Cependant, c’est bien souvent que l’on sent souffler avec force le vent de l’histoire lorsque ses pages se tournent. Des temps de chaos à cette aube de la civilisation, quand Abraham entreprend de diffuser l’idée de D.ieu dans le monde, les hommes apparaissent pour ce qu’ils sont fondamentalement : des êtres perfectibles. Et parfois, au long de cette avancée, arrivent des moments qui forment comme des charnières. Ce n’est plus d’histoire qu’il s’agit mais de conscience et de bouleversement. Le 1er jour du mois de Chevat tombe cette semaine et il appartient à cette catégorie.

« Le premier jour du onzième mois, ils arrivèrent dans le désert du Sinaï » dit le verset. C’est donc le 1er Chevat qui est ainsi désigné et c’est du peuple juif à peine sorti d’Egypte qu’il s’agit. La précision n’a pas qu’un intérêt géographique. Imaginons la scène : des hommes, des femmes et des enfants de tous âges, tout un peuple qui a connu l’oppression et la souffrance, qui, brutalement, s’est vu libéré par miracle et qui a quitté la terre de détresse avec grandeur. Ce peuple est à présent en marche et il ne cessera pas d’inscrire son nom dans l’histoire. Mais, avant tout, il est, en ce jour, à son rendez-vous éternel : il est parvenu au Sinaï où D.ieu va lui donner une Loi destinée à changer le monde. En attendant cet instant sublime, le peuple est là, uni dans cette volonté et cette attente. Et c’est cette union qui rend tout possible.

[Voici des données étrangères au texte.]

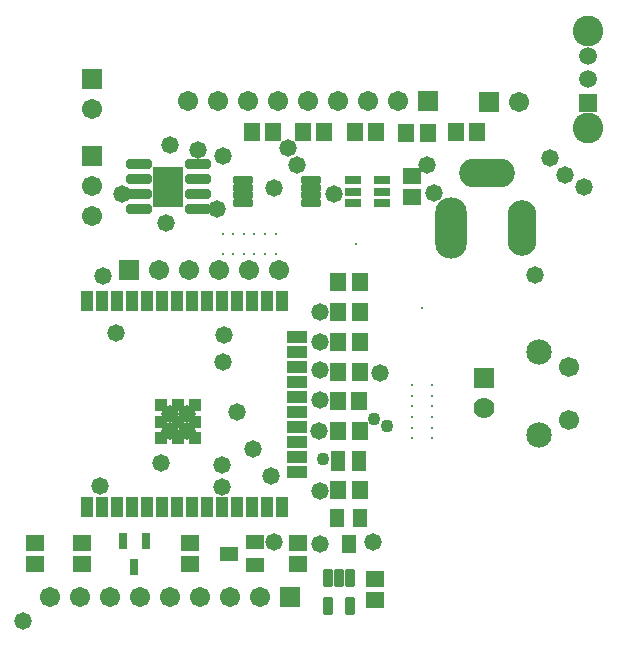
<source format=gts>
G04*
G04 #@! TF.GenerationSoftware,Altium Limited,Altium Designer,20.0.2 (26)*
G04*
G04 Layer_Color=8388736*
%FSLAX25Y25*%
%MOIN*%
G70*
G01*
G75*
%ADD16R,0.06312X0.05524*%
G04:AMPARAMS|DCode=17|XSize=31.62mil|YSize=61.15mil|CornerRadius=5.77mil|HoleSize=0mil|Usage=FLASHONLY|Rotation=180.000|XOffset=0mil|YOffset=0mil|HoleType=Round|Shape=RoundedRectangle|*
%AMROUNDEDRECTD17*
21,1,0.03162,0.04961,0,0,180.0*
21,1,0.02008,0.06115,0,0,180.0*
1,1,0.01154,-0.01004,0.02480*
1,1,0.01154,0.01004,0.02480*
1,1,0.01154,0.01004,-0.02480*
1,1,0.01154,-0.01004,-0.02480*
%
%ADD17ROUNDEDRECTD17*%
%ADD18R,0.05131X0.06509*%
%ADD19R,0.05524X0.06312*%
%ADD20R,0.04343X0.06706*%
%ADD21R,0.06706X0.04343*%
%ADD22R,0.04343X0.04343*%
%ADD23R,0.03162X0.05328*%
%ADD24R,0.06312X0.04737*%
%ADD25R,0.04737X0.06312*%
%ADD26R,0.05564X0.03123*%
G04:AMPARAMS|DCode=27|XSize=69.42mil|YSize=23.75mil|CornerRadius=5.97mil|HoleSize=0mil|Usage=FLASHONLY|Rotation=180.000|XOffset=0mil|YOffset=0mil|HoleType=Round|Shape=RoundedRectangle|*
%AMROUNDEDRECTD27*
21,1,0.06942,0.01181,0,0,180.0*
21,1,0.05748,0.02375,0,0,180.0*
1,1,0.01194,-0.02874,0.00591*
1,1,0.01194,0.02874,0.00591*
1,1,0.01194,0.02874,-0.00591*
1,1,0.01194,-0.02874,-0.00591*
%
%ADD27ROUNDEDRECTD27*%
G04:AMPARAMS|DCode=28|XSize=85.56mil|YSize=31.62mil|CornerRadius=6.95mil|HoleSize=0mil|Usage=FLASHONLY|Rotation=180.000|XOffset=0mil|YOffset=0mil|HoleType=Round|Shape=RoundedRectangle|*
%AMROUNDEDRECTD28*
21,1,0.08556,0.01772,0,0,180.0*
21,1,0.07165,0.03162,0,0,180.0*
1,1,0.01391,-0.03583,0.00886*
1,1,0.01391,0.03583,0.00886*
1,1,0.01391,0.03583,-0.00886*
1,1,0.01391,-0.03583,-0.00886*
%
%ADD28ROUNDEDRECTD28*%
%ADD29R,0.10300X0.13800*%
%ADD30R,0.06706X0.06706*%
%ADD31C,0.06706*%
%ADD32R,0.06706X0.06706*%
%ADD33C,0.00800*%
%ADD34R,0.05950X0.05950*%
%ADD35C,0.05950*%
%ADD36C,0.10249*%
%ADD37C,0.07001*%
%ADD38R,0.07001X0.07001*%
%ADD39O,0.18517X0.09658*%
%ADD40O,0.09658X0.18517*%
%ADD41O,0.10642X0.20485*%
%ADD42C,0.06698*%
%ADD43C,0.08477*%
%ADD44C,0.04343*%
%ADD45C,0.05800*%
D16*
X162323Y70343D02*
D03*
Y63257D02*
D03*
X136468Y75057D02*
D03*
Y82143D02*
D03*
X100500Y75057D02*
D03*
Y82143D02*
D03*
X49000D02*
D03*
Y75057D02*
D03*
X64500D02*
D03*
Y82143D02*
D03*
X174500Y197557D02*
D03*
Y204643D02*
D03*
D17*
X153840Y70665D02*
D03*
X150100D02*
D03*
X146360D02*
D03*
Y61335D02*
D03*
X153840D02*
D03*
D18*
X149760Y109627D02*
D03*
X156846D02*
D03*
D19*
X149957Y119457D02*
D03*
X157043D02*
D03*
X189257Y219100D02*
D03*
X196343D02*
D03*
X157043Y99836D02*
D03*
X149957D02*
D03*
Y149243D02*
D03*
X157043D02*
D03*
X149957Y169100D02*
D03*
X157043D02*
D03*
X149957Y159171D02*
D03*
X157043D02*
D03*
X149957Y139314D02*
D03*
X157043D02*
D03*
X149857Y129386D02*
D03*
X156943D02*
D03*
X155557Y219100D02*
D03*
X162643D02*
D03*
X138257D02*
D03*
X145343D02*
D03*
X172657Y219000D02*
D03*
X179743D02*
D03*
X121157Y219100D02*
D03*
X128243D02*
D03*
D20*
X66118Y94045D02*
D03*
X71118D02*
D03*
X76118D02*
D03*
X81118D02*
D03*
X86118D02*
D03*
X91118D02*
D03*
X96118D02*
D03*
X101118D02*
D03*
X106118D02*
D03*
X111118D02*
D03*
X116118D02*
D03*
X121118D02*
D03*
X126118D02*
D03*
X131118D02*
D03*
Y162943D02*
D03*
X126118D02*
D03*
X121118D02*
D03*
X116118D02*
D03*
X111118D02*
D03*
X106118D02*
D03*
X101118D02*
D03*
X96118D02*
D03*
X91118D02*
D03*
X86118D02*
D03*
X81118D02*
D03*
X76118D02*
D03*
X71118D02*
D03*
X66118D02*
D03*
D21*
X136039Y150994D02*
D03*
Y145994D02*
D03*
Y140994D02*
D03*
Y135994D02*
D03*
Y130994D02*
D03*
Y125994D02*
D03*
Y120994D02*
D03*
Y115994D02*
D03*
Y110994D02*
D03*
Y105994D02*
D03*
D22*
X96512Y122588D02*
D03*
Y128100D02*
D03*
X102024D02*
D03*
Y122588D02*
D03*
Y117076D02*
D03*
X96512D02*
D03*
X91000D02*
D03*
Y122588D02*
D03*
Y128100D02*
D03*
D23*
X82000Y74040D02*
D03*
X78260Y82898D02*
D03*
X85740D02*
D03*
D24*
X113669Y78659D02*
D03*
X122331Y82399D02*
D03*
Y74919D02*
D03*
D25*
X153400Y81873D02*
D03*
X149660Y90534D02*
D03*
X157140D02*
D03*
D26*
X154716Y203040D02*
D03*
Y199300D02*
D03*
Y195560D02*
D03*
X164597D02*
D03*
Y203040D02*
D03*
Y199300D02*
D03*
D27*
X118203Y195461D02*
D03*
Y198021D02*
D03*
Y200580D02*
D03*
Y203139D02*
D03*
X140880D02*
D03*
Y200580D02*
D03*
Y198021D02*
D03*
Y195461D02*
D03*
D28*
X103044Y193500D02*
D03*
Y198500D02*
D03*
Y203500D02*
D03*
Y208500D02*
D03*
X83556D02*
D03*
Y203500D02*
D03*
Y198500D02*
D03*
Y193500D02*
D03*
D29*
X93300Y201000D02*
D03*
D30*
X68000Y211200D02*
D03*
Y236900D02*
D03*
D31*
Y201200D02*
D03*
Y191200D02*
D03*
X114000Y64100D02*
D03*
X104000D02*
D03*
X94000D02*
D03*
X84000D02*
D03*
X74000D02*
D03*
X64000D02*
D03*
X54000D02*
D03*
X124000D02*
D03*
X159800Y229600D02*
D03*
X149800D02*
D03*
X139800D02*
D03*
X129800D02*
D03*
X119800D02*
D03*
X109800D02*
D03*
X99800D02*
D03*
X169800D02*
D03*
X210300Y229100D02*
D03*
X90100Y173100D02*
D03*
X100100D02*
D03*
X110100D02*
D03*
X120100D02*
D03*
X130100D02*
D03*
X68000Y226900D02*
D03*
D32*
X134000Y64100D02*
D03*
X179800Y229600D02*
D03*
X200300Y229100D02*
D03*
X80100Y173100D02*
D03*
D33*
X177900Y160600D02*
D03*
X156000Y181900D02*
D03*
X111383Y185100D02*
D03*
X114927D02*
D03*
X118470D02*
D03*
X122013D02*
D03*
X125557D02*
D03*
X129100D02*
D03*
X174500Y117070D02*
D03*
Y120613D02*
D03*
Y124157D02*
D03*
Y127700D02*
D03*
Y131243D02*
D03*
Y134787D02*
D03*
X181200Y117070D02*
D03*
Y120613D02*
D03*
Y124157D02*
D03*
Y127700D02*
D03*
Y131243D02*
D03*
Y134787D02*
D03*
X129100Y178600D02*
D03*
X125557D02*
D03*
X122013D02*
D03*
X118470D02*
D03*
X114927D02*
D03*
X111383D02*
D03*
D34*
X233300Y228852D02*
D03*
D35*
Y236726D02*
D03*
Y244600D02*
D03*
D36*
Y252868D02*
D03*
Y220584D02*
D03*
D37*
X198367Y127179D02*
D03*
D38*
Y137021D02*
D03*
D39*
X199489Y205604D02*
D03*
D40*
X211300Y187100D02*
D03*
D41*
X187678D02*
D03*
D42*
X226800Y123242D02*
D03*
Y140958D02*
D03*
D43*
X216997Y145899D02*
D03*
Y118301D02*
D03*
D44*
X162000Y123600D02*
D03*
X166100Y121200D02*
D03*
X144700Y110200D02*
D03*
D45*
X143500Y119500D02*
D03*
X164000Y138700D02*
D03*
X103100Y213300D02*
D03*
X231900Y201000D02*
D03*
X215400Y171500D02*
D03*
X225600Y204900D02*
D03*
X220400Y210500D02*
D03*
X143900Y129700D02*
D03*
Y139700D02*
D03*
Y149200D02*
D03*
Y82000D02*
D03*
X45000Y56200D02*
D03*
X109400Y193600D02*
D03*
X136100Y208100D02*
D03*
X93800Y215000D02*
D03*
X179600Y208300D02*
D03*
X133300Y213800D02*
D03*
X92400Y188700D02*
D03*
X78000Y198400D02*
D03*
X181700Y199000D02*
D03*
X111600Y211300D02*
D03*
X148400Y198500D02*
D03*
X128600Y200500D02*
D03*
X111700Y151400D02*
D03*
X111500Y142500D02*
D03*
X161500Y82400D02*
D03*
X127400Y104400D02*
D03*
X143900Y99600D02*
D03*
X116250Y125850D02*
D03*
X91000Y109000D02*
D03*
X111100Y108300D02*
D03*
Y100700D02*
D03*
X143900Y159300D02*
D03*
X71500Y171100D02*
D03*
X99500Y125100D02*
D03*
Y119600D02*
D03*
X94000D02*
D03*
Y125100D02*
D03*
X128500Y82600D02*
D03*
X70500Y101100D02*
D03*
X121500Y113600D02*
D03*
X76000Y152100D02*
D03*
M02*

</source>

De fait, réaliser l’unité d’êtres distincts est toujours un véritable défi. Les hommes sont si différents, dans leurs caractères, leurs aptitudes, leurs goûts et leurs visions. Pourtant la division est une faute essentielle. Elle brise les énergies et, surtout, installe une situation d’où la notion de créature Divine a disparu car, si on n’a qu’un seul Père, comment peut-on se séparer ? Alors le peuple juif réussit, sous nos yeux, ce tour de force : il s’unit au pied de la montagne. En cet instant crucial, il vient de choisir sa voie. Il sait qu’elle ne sera pas aisée, presque un sentier de crête, mais elle conduit au sommet.

C’est de tout cela que nous héritons cette semaine, en ce 1er Chevat 5779, le 7 Janvier 2019. Cette histoire chante en nous, non pas comme un événement ancien mais comme une expérience de chaque jour. Bien plus qu’un récit, une leçon de vie.